Harsh elements like wind, sun, and rain are the enemies of a motorcycle’s paintwork. Unfortunately, extreme conditions are common in the Philippines. While you can’t change the weather, you can minimize the damage it does to your bike.
Kansai Paint Philippines has been producing quality car and motorcycle paint products in the country for more than two decades. Frederick Suarez, the company’s quality assurance and process improvement section manager, shared with Top Bikes Philippines some tips on proper paint maintenance to keep your bike’s finish shining for years to come.
1) Wash your motorcycle
Make regular washes a habit. How often? If you’re a daily commuter, once a week should be fine. Occasional rider? You can get away with wiping down and washing your bike every other ride. Regardless of which category you fall into, wash your bike as soon as possible if rain, dust, or mud are involved.
Through regular washing, you get rid of grime more often and catch paint scratches, chips, and other problems before they do damage. The key to washing is to do it properly. We suggest going for the manual approach. Set a garden hose to a gentle spray instead of blasting away with a high-pressure washer, and only use cleaning and detailing products made specifically for motorcycles.
When washing, park in a shady spot and only start wetting the bike only if the engine is cool. This helps prevent water spots from forming. Also, always wash your bike from top to bottom. This guarantees that you don’t transfer dirt from the engine or wheels to your paint and scratch it.
2) Dry with a microfiber or chamois cloth
Dedicate several microfiber or chamois cloths for drying your motorcycle, because they’re more absorbent and delicate than your run-of-the-mill rag. Even though drying by hand takes more time, it’s the best approach for a consistent and quality shine. This way, you avoid forcing water into tight spaces or bearings like you would with compressed air.
If you drop the cleaning cloth on the ground, swap it with another one even if you’ve shaken it clean. Chances are there are still tiny particles of grit and dust on it that can scratch your bike’s finish.
3) Apply a coat of paste wax
Using paste wax wax has several benefits for motorcycles:
- It seals in the paint;
- it creates a barrier that protects it from the weather;
- and it gives your motorcycle that envious sparkle.
Dirt slips off a waxed motorcycle better than an unwaxed one. This leads to an additional benefit: you can go longer between washes and just wipe down your motorcycle after fair-weather rides.
To apply wax, use a clean cloth and work it into the motorcycle body one section at a time. Some wax polishes can be safely applied to the plastic and rubber parts of your motorcycle, so check if that’s the case for the one you’re using.
4) Cover your motorcycle
A motorcycle’s paint can degrade even when it’s parked. Direct sun and acid rain are harsh on paint. Invest in a high-quality cover that is not only waterproof, but also resistant to tears and UV damage.

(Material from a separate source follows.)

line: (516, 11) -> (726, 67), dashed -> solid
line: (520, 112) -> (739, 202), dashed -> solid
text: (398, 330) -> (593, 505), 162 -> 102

Buy one even if you have indoor parking., because a cover protects your bike from falling debris and lessens dust buildup. It also keeps onlookers from getting too curious about it, deterring potential theft.
5) Sort out scratches
Scratches are unsightly things. But the more important reason to banish them from your bike is that they expose bare metal to air, eventually leading to rust.
Inspect your bike for scratches as you wash and dry it. Scratch removers will take care of most light scratches. Deeper or more persistent ones might need a rubbing compound—a more abrasive material that’s best used for tackling swirl marks, oxidation, and paint transfer.
If a scratch is so bad that you see metal, take your motorcycle to a professional detailer for restoration. If you want more protection, check out paint protection films. The extra cost buys your paint better resistance from chips, stains, and scratches.
6) Keep gasoline, and brake fluid, and other harmful solvents away
While a gasoline droplet should be addressed, it usually won’t harm your bike’s paint. Still, it’s a good idea to wipe it off with a soft cloth to avoid staining. Brake fluid and chemical solvents, however, do more significant damage. They will break down a bike’s clear coat, often within minutes. Wash them off with soap and water immediately. Another thing you shouldn’t ignore are the all-too-common bird droppings. It’s important to get rid of them right away before they cause damage to the paintwork.
Riders should also consider the effect of the disinfectants they use on their hands, especially under this new normal. Alcohol and other hand sanitizers can easily make their way onto the fuel tank, handlebars, and other touch points. The verdict is still out on whether or not these compounds are harmful to your bike’s paint, but it’s better to be safe than sorry, right?